What the task asks:
Take the line containing "left ear: (1248, 403)" and every line after it in the data below, and print them exactly as given, with nothing else.

Data shown:

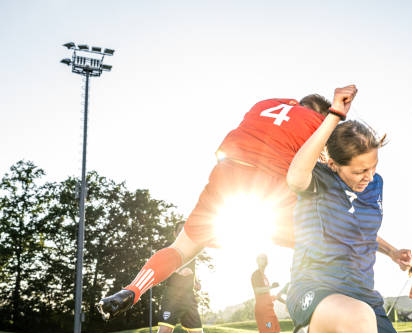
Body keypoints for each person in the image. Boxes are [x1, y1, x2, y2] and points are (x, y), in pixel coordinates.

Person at [97, 87, 348, 320]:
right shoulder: (319, 122)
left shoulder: (266, 103)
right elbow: (332, 161)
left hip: (226, 173)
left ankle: (133, 288)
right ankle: (327, 304)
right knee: (325, 238)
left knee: (182, 248)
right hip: (272, 183)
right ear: (320, 111)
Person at [285, 85, 412, 333]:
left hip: (365, 299)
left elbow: (360, 231)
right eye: (360, 170)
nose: (368, 176)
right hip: (315, 292)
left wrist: (392, 253)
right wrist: (334, 115)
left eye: (373, 167)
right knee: (359, 317)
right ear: (334, 164)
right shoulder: (317, 179)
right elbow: (294, 176)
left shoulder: (375, 185)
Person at [123, 222, 231, 333]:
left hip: (189, 299)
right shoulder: (171, 252)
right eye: (181, 230)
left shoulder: (193, 252)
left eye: (187, 230)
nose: (185, 233)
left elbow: (191, 271)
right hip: (173, 298)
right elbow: (162, 269)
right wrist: (178, 271)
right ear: (175, 234)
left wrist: (195, 282)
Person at [236, 254, 286, 333]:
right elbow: (258, 291)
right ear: (257, 261)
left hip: (270, 310)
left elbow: (266, 294)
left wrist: (279, 298)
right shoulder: (256, 274)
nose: (263, 261)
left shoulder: (265, 277)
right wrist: (271, 288)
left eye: (265, 259)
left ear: (267, 262)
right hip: (263, 313)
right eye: (260, 259)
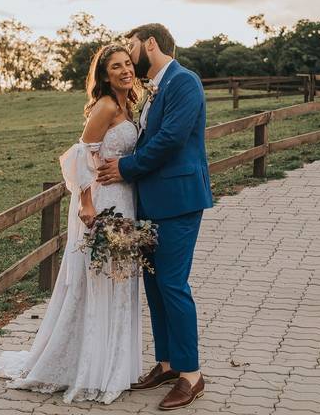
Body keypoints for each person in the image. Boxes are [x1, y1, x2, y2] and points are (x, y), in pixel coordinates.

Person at [0, 44, 142, 404]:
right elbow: (80, 155)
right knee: (99, 279)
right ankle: (88, 366)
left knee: (119, 280)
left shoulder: (127, 105)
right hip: (103, 201)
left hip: (125, 198)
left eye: (127, 64)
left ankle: (114, 364)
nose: (124, 71)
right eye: (116, 67)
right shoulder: (106, 106)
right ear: (104, 76)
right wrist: (87, 204)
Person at [97, 23, 211, 411]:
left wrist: (126, 168)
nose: (130, 56)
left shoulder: (184, 81)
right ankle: (165, 363)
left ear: (150, 43)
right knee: (154, 285)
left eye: (132, 47)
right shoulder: (152, 88)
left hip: (178, 200)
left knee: (174, 286)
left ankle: (191, 375)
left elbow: (170, 140)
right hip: (149, 202)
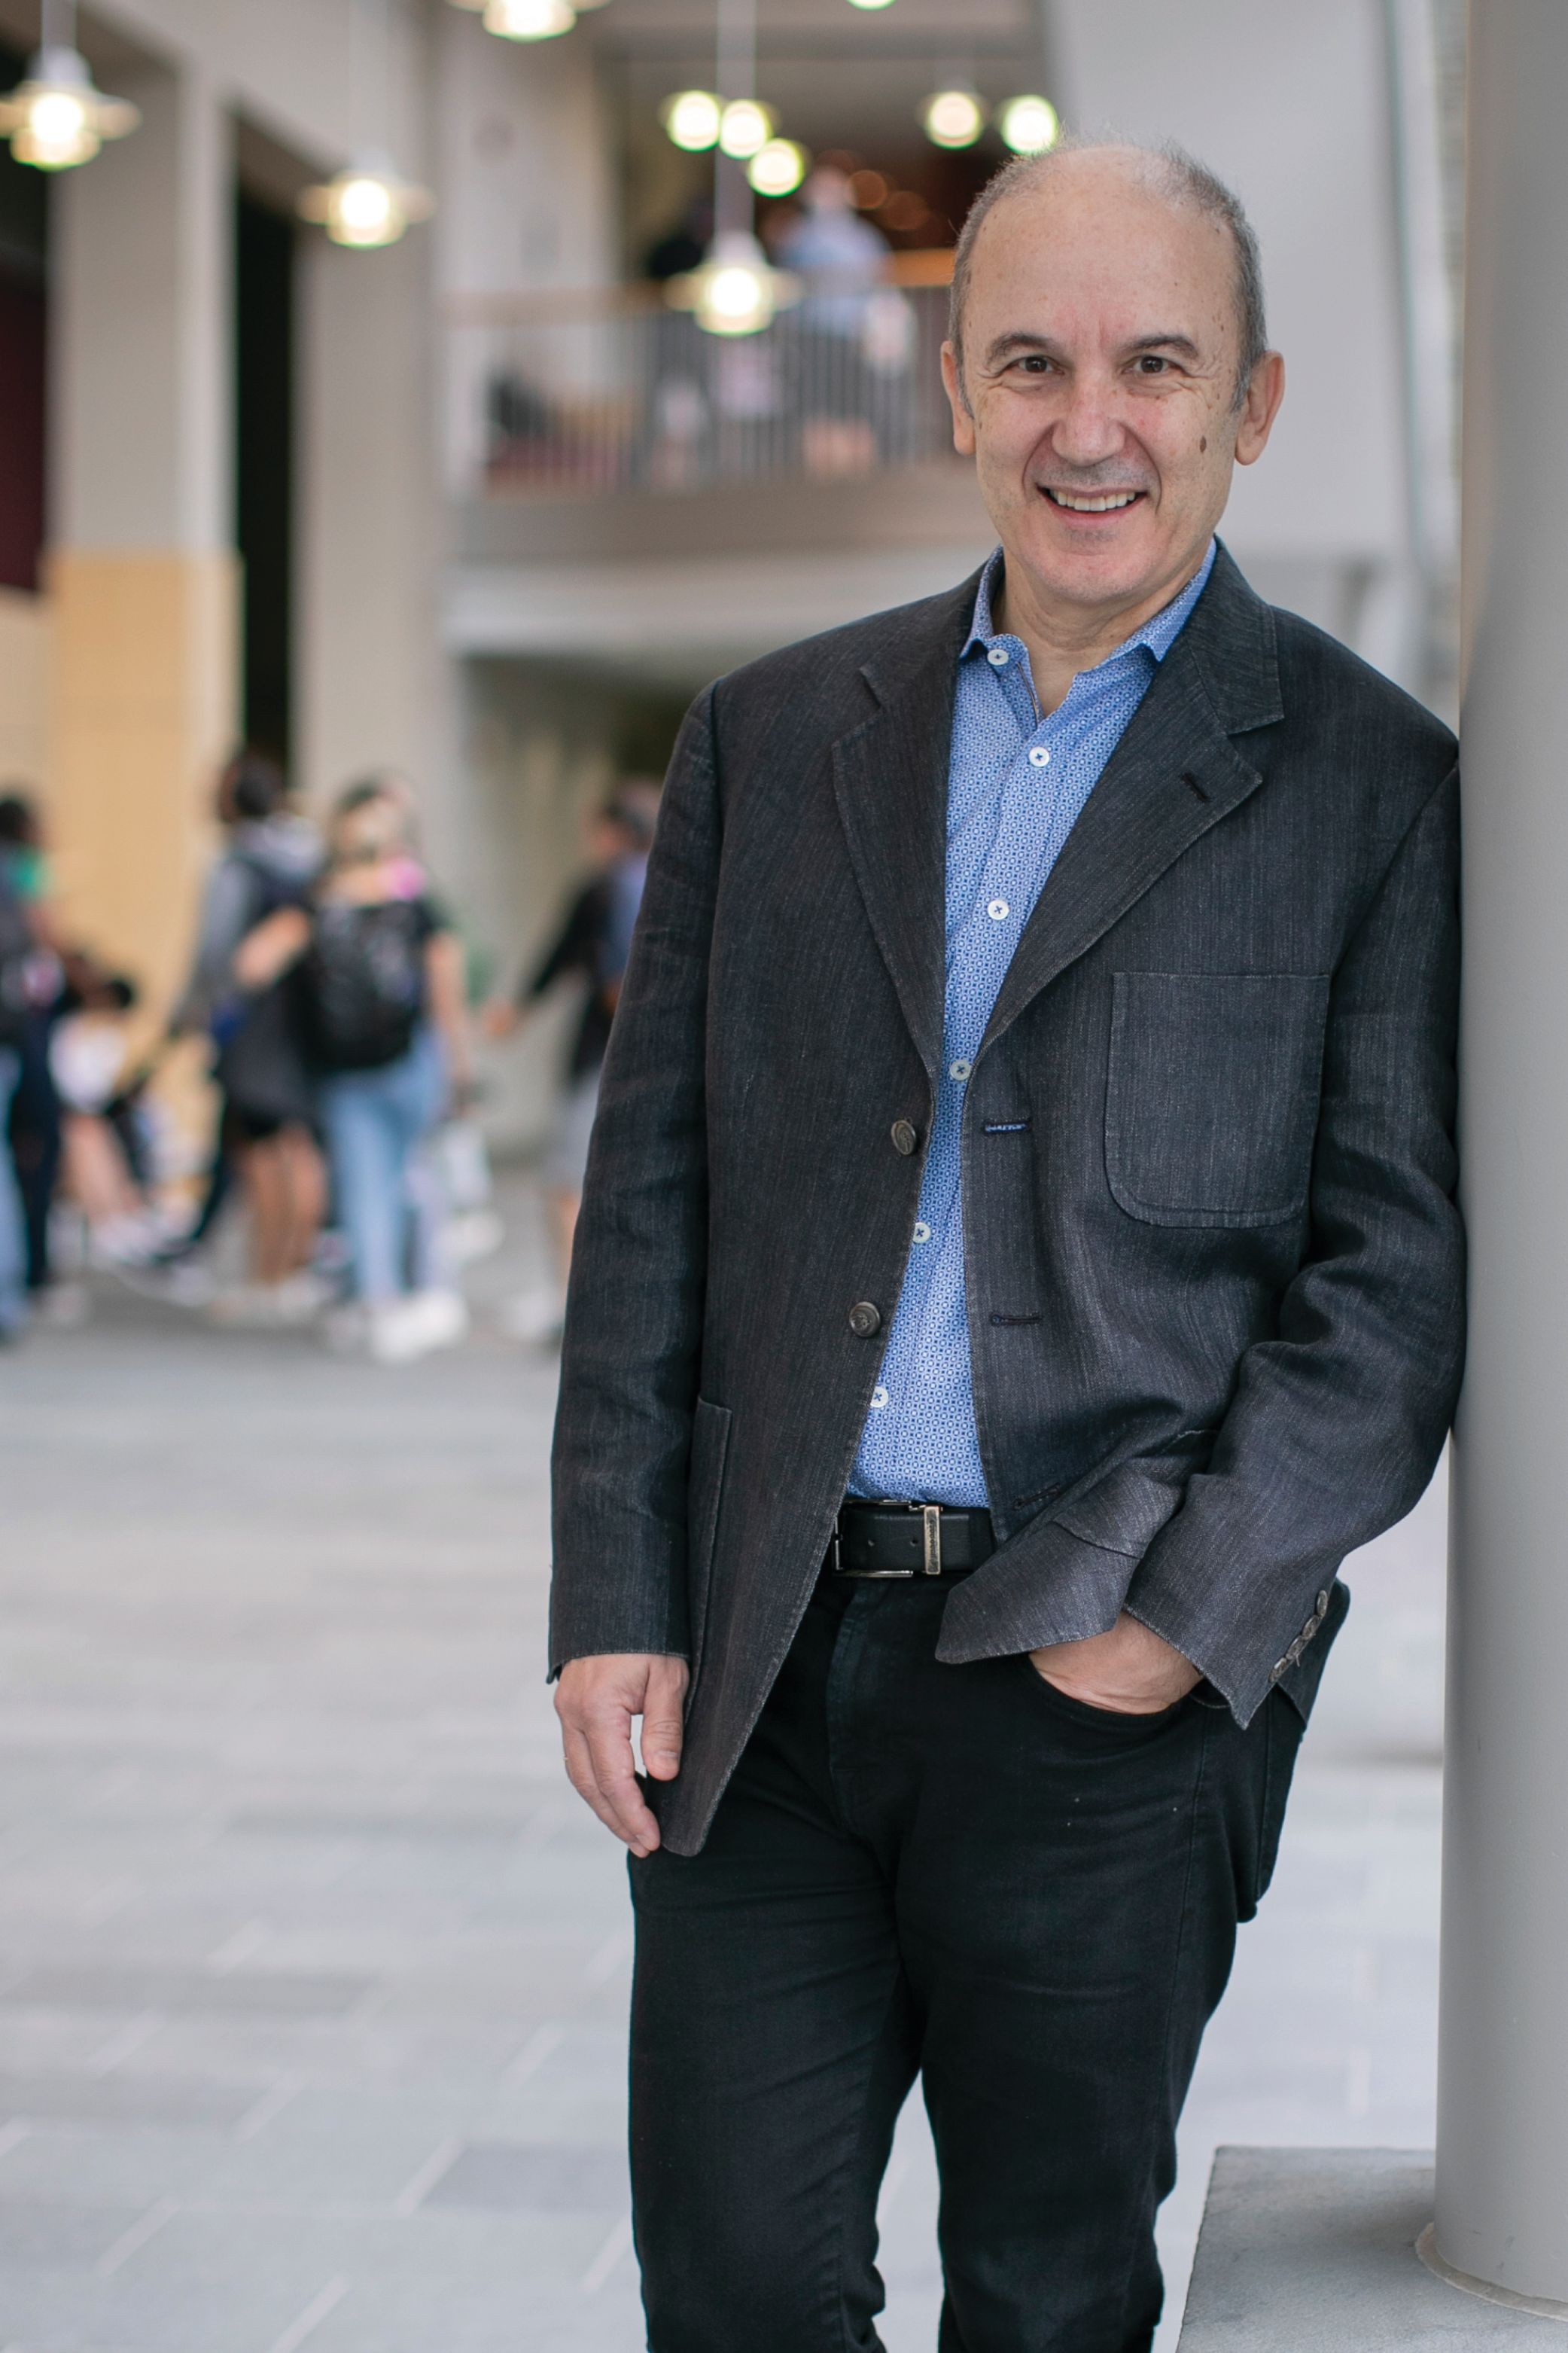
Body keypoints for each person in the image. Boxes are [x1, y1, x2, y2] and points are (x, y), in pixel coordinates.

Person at [548, 139, 1463, 2353]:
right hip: (758, 1668)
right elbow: (655, 1191)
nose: (1090, 424)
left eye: (1155, 365)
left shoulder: (1375, 780)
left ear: (1248, 403)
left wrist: (1186, 1612)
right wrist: (612, 1598)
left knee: (1046, 2301)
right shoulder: (773, 738)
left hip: (1101, 1676)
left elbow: (1394, 1276)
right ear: (952, 387)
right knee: (739, 2292)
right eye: (1033, 361)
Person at [236, 781, 473, 1365]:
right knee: (414, 1174)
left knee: (366, 1186)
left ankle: (376, 1301)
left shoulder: (318, 900)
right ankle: (432, 1291)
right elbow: (444, 979)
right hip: (410, 1057)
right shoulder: (411, 896)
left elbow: (251, 966)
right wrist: (458, 1061)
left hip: (344, 1069)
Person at [170, 752, 326, 1323]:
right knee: (300, 1146)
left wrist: (186, 1015)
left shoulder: (236, 864)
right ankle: (295, 1272)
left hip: (253, 1027)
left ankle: (266, 1275)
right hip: (306, 1026)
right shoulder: (309, 852)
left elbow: (214, 957)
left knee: (258, 1150)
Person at [487, 787, 657, 1303]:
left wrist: (516, 1010)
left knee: (566, 1178)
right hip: (655, 1060)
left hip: (604, 1056)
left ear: (613, 831)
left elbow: (582, 964)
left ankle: (571, 1295)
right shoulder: (670, 885)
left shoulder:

Result:
left ear: (1248, 403)
left wrist: (1186, 1612)
right wrist: (612, 1598)
left knee: (1046, 2301)
right shoulder: (773, 738)
left hip: (1101, 1676)
left elbow: (1394, 1276)
right ear: (952, 387)
right knee: (739, 2292)
right eye: (1033, 361)
Person at [236, 781, 473, 1365]:
right knee: (414, 1174)
left knee: (366, 1186)
left ankle: (376, 1301)
left shoulder: (318, 900)
right ankle: (432, 1291)
right elbow: (444, 979)
right hip: (410, 1057)
right shoulder: (411, 896)
left elbow: (251, 966)
right wrist: (458, 1061)
left hip: (344, 1069)
Person at [170, 752, 326, 1323]:
right knee: (300, 1146)
left wrist: (186, 1015)
left shoulder: (236, 864)
right ankle: (295, 1272)
left hip: (253, 1027)
left ankle: (266, 1275)
right hip: (306, 1026)
right shoulder: (309, 852)
left elbow: (214, 957)
left knee: (258, 1150)
Person at [487, 787, 657, 1303]:
left wrist: (516, 1010)
left knee: (566, 1178)
right hip: (655, 1060)
left hip: (604, 1056)
left ear: (613, 831)
left elbow: (582, 964)
left ankle: (571, 1295)
right shoulder: (670, 885)
left shoulder:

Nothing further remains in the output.